= Khadim Hussain Khan =

Indian singer (1907–1993)

Khadim Hussain Khan (1907 - 11 January 1993) was an Indian classical music singer born in Atrauli, United Provinces of Agra and Oudh, India.

==Early life==
Khadim Hussain Khan was born in Atrauli, United Provinces of Agra and Oudh in 1907.
Initiated into music by his father Altaf Hussain Khan, he went on to learn from his grand uncle Ustad Kallan Khan. They were both court musicians of the Jaipur Kingdom in present-day Rajasthan, India.

==Musical career==
Khadim Hussain Khan settled in Bombay in the late twenties and was associated with musical life in Mumbai for several decades. He was a capable performer, with the ability to show forth the unique features of the Agra gharana style of singing and all its eight angs. However, it was as a music teacher that he will be remembered by. Although he had been a broadcaster since the inception of All India Radio (AIR), he made teaching music his life's mission. Among his students are Ustad Latafat Hussain Khan, Saguna Kalyanpur, Lalith J. Rao and Babanrao Haldankar.

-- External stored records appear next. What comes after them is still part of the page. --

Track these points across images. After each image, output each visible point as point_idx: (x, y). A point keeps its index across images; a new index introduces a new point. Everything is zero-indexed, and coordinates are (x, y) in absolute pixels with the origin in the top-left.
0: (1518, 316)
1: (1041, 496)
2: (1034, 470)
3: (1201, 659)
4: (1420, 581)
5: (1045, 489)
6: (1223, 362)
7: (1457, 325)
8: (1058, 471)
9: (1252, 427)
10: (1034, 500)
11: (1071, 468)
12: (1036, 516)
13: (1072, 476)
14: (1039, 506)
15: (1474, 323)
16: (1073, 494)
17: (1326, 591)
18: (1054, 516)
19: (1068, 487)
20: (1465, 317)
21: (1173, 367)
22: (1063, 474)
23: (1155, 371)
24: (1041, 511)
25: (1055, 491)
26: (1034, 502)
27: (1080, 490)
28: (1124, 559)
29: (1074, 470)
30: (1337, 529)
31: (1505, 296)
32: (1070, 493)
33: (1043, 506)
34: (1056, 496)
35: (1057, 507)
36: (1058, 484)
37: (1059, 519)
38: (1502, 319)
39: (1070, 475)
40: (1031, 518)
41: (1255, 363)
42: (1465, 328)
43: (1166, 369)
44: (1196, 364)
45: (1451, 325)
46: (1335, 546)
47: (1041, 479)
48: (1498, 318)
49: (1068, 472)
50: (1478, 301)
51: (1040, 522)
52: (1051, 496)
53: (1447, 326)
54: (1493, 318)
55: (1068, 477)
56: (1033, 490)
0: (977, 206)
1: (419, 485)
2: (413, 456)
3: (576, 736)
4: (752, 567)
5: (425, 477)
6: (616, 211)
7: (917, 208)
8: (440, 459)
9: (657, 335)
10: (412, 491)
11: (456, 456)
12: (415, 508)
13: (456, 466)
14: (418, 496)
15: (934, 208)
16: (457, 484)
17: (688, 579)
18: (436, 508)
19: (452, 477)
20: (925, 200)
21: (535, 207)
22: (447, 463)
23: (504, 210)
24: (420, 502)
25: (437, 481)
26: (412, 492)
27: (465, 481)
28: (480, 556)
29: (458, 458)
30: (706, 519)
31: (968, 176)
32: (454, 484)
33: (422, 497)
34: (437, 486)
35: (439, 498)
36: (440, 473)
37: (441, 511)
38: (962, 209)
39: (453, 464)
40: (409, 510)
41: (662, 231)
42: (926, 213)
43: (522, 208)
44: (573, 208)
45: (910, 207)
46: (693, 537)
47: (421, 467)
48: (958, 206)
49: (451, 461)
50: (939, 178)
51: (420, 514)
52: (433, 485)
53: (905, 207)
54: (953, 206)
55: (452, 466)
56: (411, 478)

He also was a composer of bandishes and taranas under the nom-de-plume of "Sajan Piya". A number of his compositions are still used by Agra gharana performers today. He composed a number of bhajans as well.

== Awards and recognitions ==
- Maharashtra State Award (1978)
- Sangeet Natak Akademi Award (1978)
- Padma Bhushan Award by the Government of India (1982)
- Tansen Samman Award by the Government of Madhya Pradesh (1986)

==Death==
Khadim Hussain Khan died on 11 January 1993 at age 86.